PJ-Tertial-Bericht am Klinikum Nuernberg

Innere

Nuernberg, Deutschland · 8 Wochen · Station Bereich zentrale Notaufnahme, Klinikum Nürnberg Süd · 11/2020 – 03/2021

Veröffentlicht am

1.20
Ø Gesamtnote
aus 9 Kategorien

Einzelbewertungen

Gesamt 1
Team Station 1
Kontakt zur Pflege 1
Ansehen des PJlers 1
Klinik insgesamt 2
Unterricht 1
Betreuung 1
Freizeit 1
Station / Einrichtung 1

Details zum Einsatz

Weitere Tätigkeiten
0
Vergütung
0
Gebühren
0

Erfahrungsbericht

Wer Lust auf Notfallmedizin hat, kommt hier voll auf seine Kosten. Zur Betreuung/Lehre: Es gibt keinen extra PJ-Unterricht oder Studientage. Die Lehre findet quasi nebenbei statt, was absolut kein Nachteil ist, da das Team zu einem großen Teil aus fest in der Notaufnahme angestellten Ärzt:innen besteht (also nur wenige Rotanten aus anderen Abteilungen) mit häufig schon langjähriger Erfahrung bzw. Facharztstatus. Tagsüber gibts auch immer einen oberärztlichen Ansprechpartner, der gerne alle Fragen beantwortet. Auf der angeschlossenen Fast-Track-Sration (max. 36h Verweildauer) erfolgt die tägliche Visite durch den Leiter der ZNA, bedsideteaching inkkusive. Auch handwerkliche Skills wie Point of Care Sonographie/Echo, Kardioversionen oder Pleurapunktionen bekommt man gezeigt und kann diese teilweise unter Aufsicht selbst durchführen. Einziger Wermutstropfen ist, dass die Krankheitsbilder aufgrund der Zweiteilung der Klinik etwas vorselektiert sind (Gastro, Pulmo und Onko befinden sich am Standort Nord) man die entsprechenden Patient:innen also eher seltener sieht. Zur Arbeitszeit: Die innere Medizin arbeitet im 8h-Schichtsystem mit mehreren überlappenden Schichten. Prinzipiell kann man sich die Schicht selbst aussuchen, allerdings sind vor allem in den Semesterferien auch viele Famulanten da, sodass man sich entsprechend absprechen muss - hat bei mir sehr gut geklappt. Das Miteinander im Team und auch mit der Pflege ist sehr gut und man wird als PJler voll eingespannt und nicht für unliebsame Aufgaben "mißbraucht". Verpflegung/Vergütung etc: Man bekommt Essensmarken fürs Mittagessen - im Schichtdienst nur bedingt hilfreich. Kiosk und Bistro haben längere Öffnungszeiten, kosten aber. Vergütung gibts leider keine, nur Mitarbeiterrabatte am Kiosk/Bistro und im Parkhaus.
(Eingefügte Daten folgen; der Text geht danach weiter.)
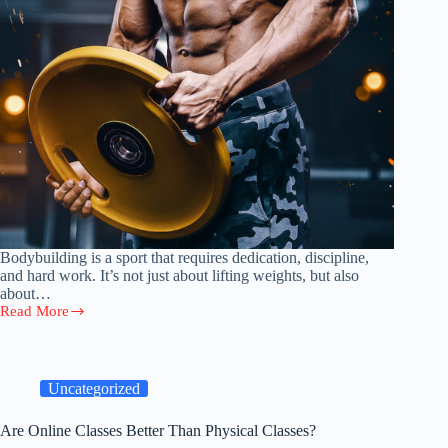
Bodybuilding is a sport that requires dedication, discipline,
and hard work. It’s not just about lifting weights, but also
about…
Read More
The
Ultimate
Bodybuilding
Guide:
Training
Uncategorized
and
Nutrition
Are Online Classes Better Than Physical Classes?
Tips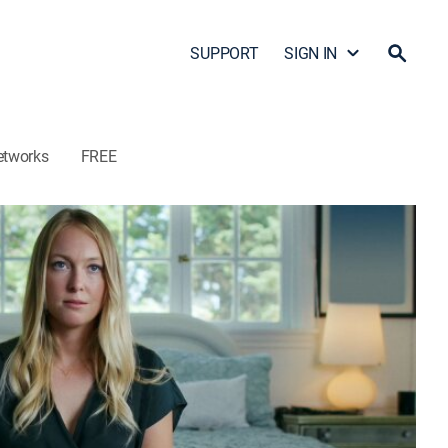
SUPPORT
SIGN IN
etworks
FREE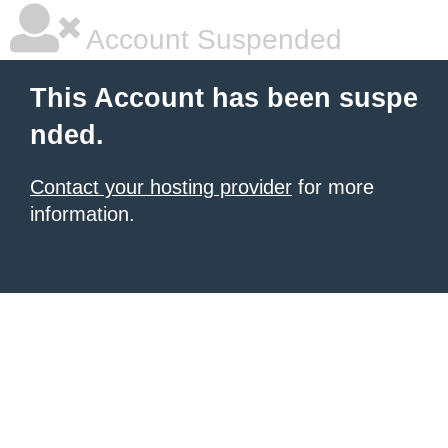
Account Suspended
This Account has been suspe
nded.
Contact your hosting provider
for more
information.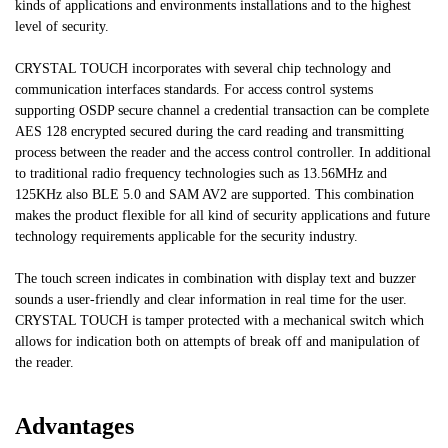
kinds of applications and environments installations and to the highest
level of security.
CRYSTAL TOUCH incorporates with several chip technology and
communication interfaces standards. For access control systems
supporting OSDP secure channel a credential transaction can be complete
AES 128 encrypted secured during the card reading and transmitting
process between the reader and the access control controller. In additional
to traditional radio frequency technologies such as 13.56MHz and
125KHz also BLE 5.0 and SAM AV2 are supported. This combination
makes the product flexible for all kind of security applications and future
technology requirements applicable for the security industry.
The touch screen indicates in combination with display text and buzzer
sounds a user-friendly and clear information in real time for the user.
CRYSTAL TOUCH is tamper protected with a mechanical switch which
allows for indication both on attempts of break off and manipulation of
the reader.
Advantages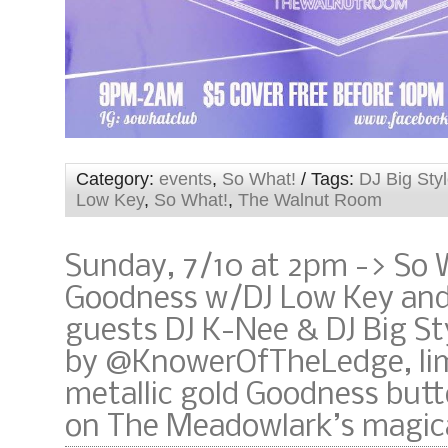
Category:
events
,
So What!
/ Tags:
DJ Big Sty
Low Key
,
So What!
,
The Walnut Room
Sunday, 7/10 at 2pm -> So 
Goodness w/DJ Low Key and
guests DJ K-Nee & DJ Big St
by @KnowerOfTheLedge, lim
metallic gold Goodness but
on The Meadowlark’s magica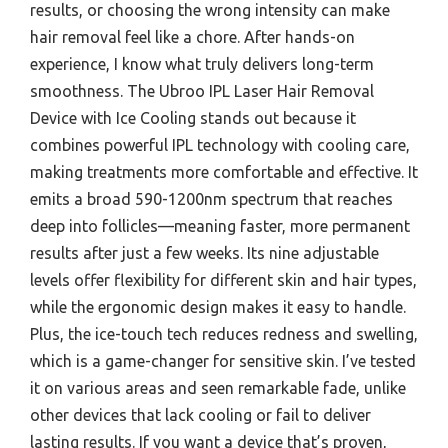
results, or choosing the wrong intensity can make
hair removal feel like a chore. After hands-on
experience, I know what truly delivers long-term
smoothness. The Ubroo IPL Laser Hair Removal
Device with Ice Cooling stands out because it
combines powerful IPL technology with cooling care,
making treatments more comfortable and effective. It
emits a broad 590-1200nm spectrum that reaches
deep into follicles—meaning faster, more permanent
results after just a few weeks. Its nine adjustable
levels offer flexibility for different skin and hair types,
while the ergonomic design makes it easy to handle.
Plus, the ice-touch tech reduces redness and swelling,
which is a game-changer for sensitive skin. I’ve tested
it on various areas and seen remarkable fade, unlike
other devices that lack cooling or fail to deliver
lasting results. If you want a device that’s proven,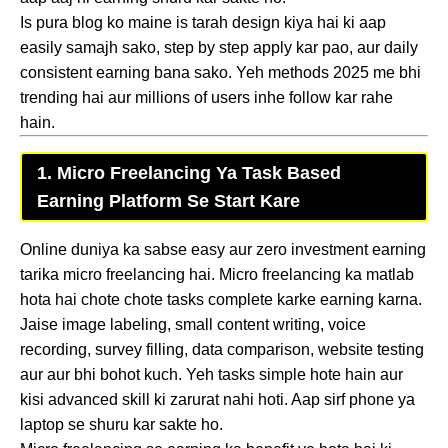
Is pura blog ko maine is tarah design kiya hai ki aap
easily samajh sako, step by step apply kar pao, aur daily
consistent earning bana sako. Yeh methods 2025 me bhi
trending hai aur millions of users inhe follow kar rahe
hain.
1. Micro Freelancing Ya Task Based
Earning Platform Se Start Kare
Online duniya ka sabse easy aur zero investment earning
tarika micro freelancing hai. Micro freelancing ka matlab
hota hai chote chote tasks complete karke earning karna.
Jaise image labeling, small content writing, voice
recording, survey filling, data comparison, website testing
aur aur bhi bohot kuch. Yeh tasks simple hote hain aur
kisi advanced skill ki zarurat nahi hoti. Aap sirf phone ya
laptop se shuru kar sakte ho.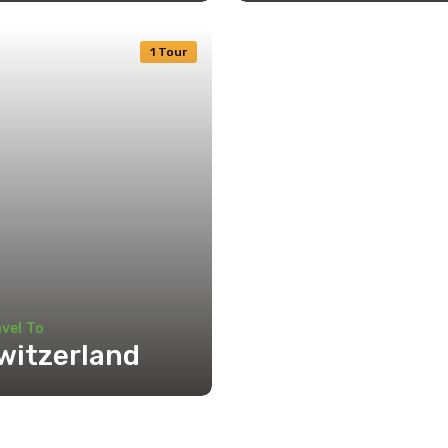
1 Tour
vel To
witzerland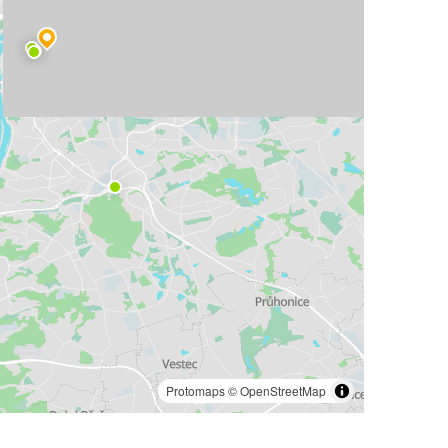
Protomaps
©
OpenStreetMap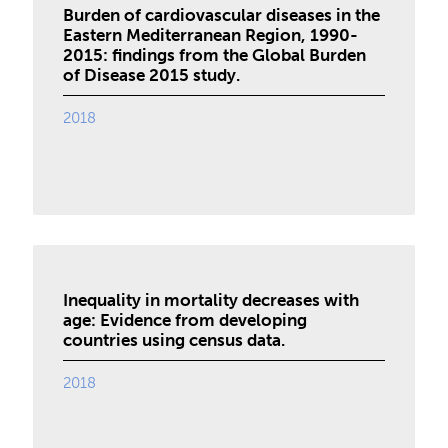
Burden of cardiovascular diseases in the
Eastern Mediterranean Region, 1990-
2015: findings from the Global Burden
of Disease 2015 study.
2018
Inequality in mortality decreases with
age: Evidence from developing
countries using census data.
2018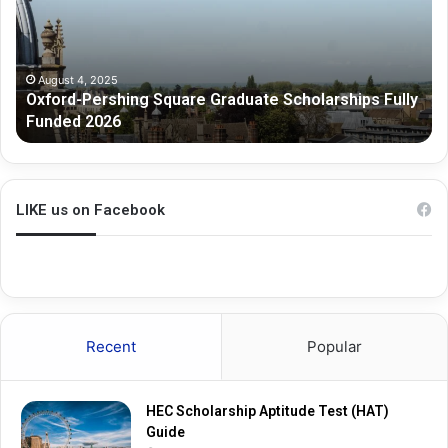
r
o
d
u
-
r
P
n
August 4, 2025
Oxford-Pershing Square Graduate Scholarships Fully
e
e
Funded 2026
r
G
s
r
h
a
i
d
n
u
LIKE us on Facebook
g
a
S
t
q
e
u
R
a
e
r
s
Recent
Popular
e
e
G
a
r
r
HEC Scholarship Aptitude Test (HAT)
a
c
Guide
d
h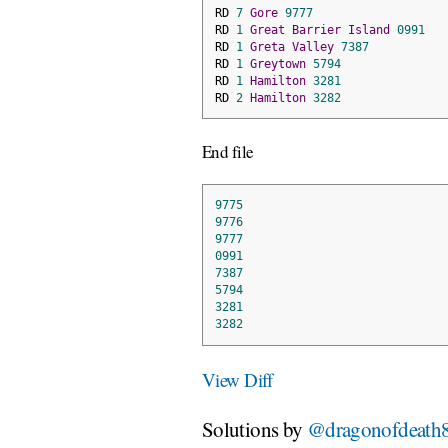
RD 
7
Gore
9777
RD 
1
Great
Barrier
Island
0991
RD 
1
Greta
Valley
7387
RD 
1
Greytown
5794
RD 
1
Hamilton
3281
RD 
2
Hamilton
3282
End file
9775
9776
9777
0991
7387
5794
3281
3282
View Diff
Solutions by
@dragonofdeath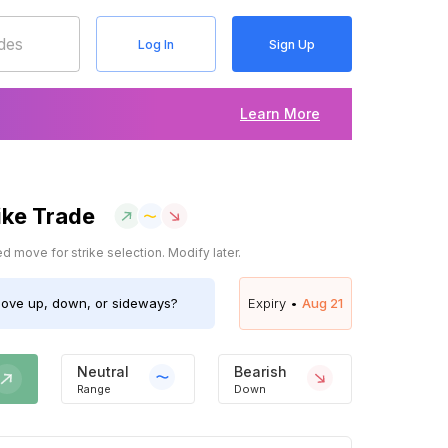
Log In
Sign Up
Learn More
ike Trade
 move for strike selection. Modify later.
ove up, down, or sideways?
Expiry •
Aug 21
Neutral
Bearish
Range
Down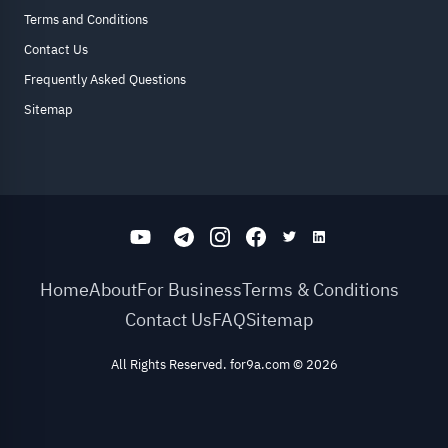
Terms and Conditions
Contact Us
Frequently Asked Questions
Sitemap
Home
About
For Business
Terms & Conditions
Contact Us
FAQ
Sitemap
All Rights Reserved. for9a.com
©
2026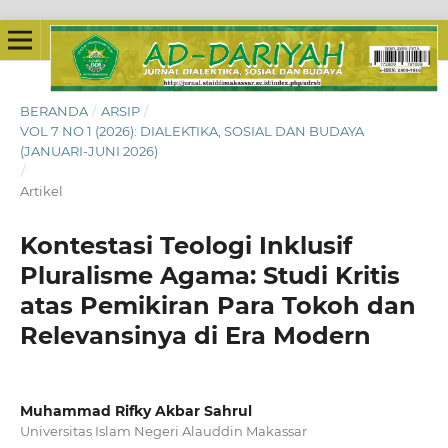
BERANDA
/
ARSIP
/
VOL 7 NO 1 (2026): DIALEKTIKA, SOSIAL DAN BUDAYA
(JANUARI-JUNI 2026)
/
Artikel
Kontestasi Teologi Inklusif
Pluralisme Agama: Studi Kritis
atas Pemikiran Para Tokoh dan
Relevansinya di Era Modern
Muhammad Rifky Akbar Sahrul
Universitas Islam Negeri Alauddin Makassar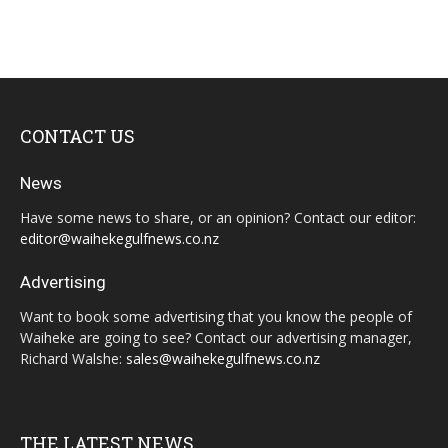
CONTACT US
News
Have some news to share, or an opinion? Contact our editor:
editor@waihekegulfnews.co.nz
Advertising
Want to book some advertising that you know the people of
Waiheke are going to see? Contact our advertising manager,
Richard Walshe:
sales@waihekegulfnews.co.nz
THE LATEST NEWS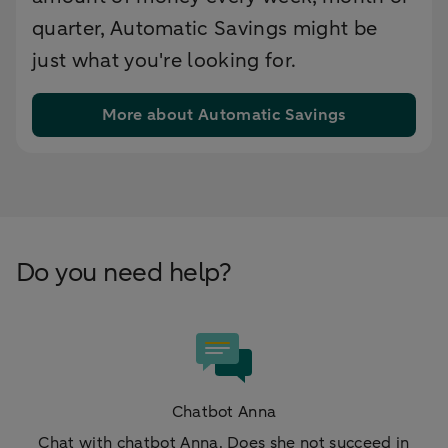
quarter, Automatic Savings might be
just what you're looking for.
More about Automatic Savings
Do you need help?
Chatbot Anna
Chat with chatbot Anna. Does she not succeed in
Leider gibts auch keinen EDV-Zugang, hier ist also schnorren angesagt;) Wäsche ist dafür in der Umkleide frei verfügbar, und für Wertsachen gibt es große Schließfächer, bei denen eigentlich immer eins frei ist. Alles in Allem war es ein super Tertial, welches ich allen Notfallmedizin-Interssierten wärmstens empfehlen kann.

Bewerbung

Die Bewerbung erfolgt über das Portal auf der Klinik-Homepage. Da das Klinikum zur Paracelsus medizinischen Privatuniversität (PMU) mit Hauptsitz in Salzburg gehört, gilt das ganze als Auslandstertial und man braucht die entsprechenden Unterlagen/Genehmigungen vom jeweiligen LPA. Die Bescheinigungen der Klinik bekommt man aber relativ problemlos.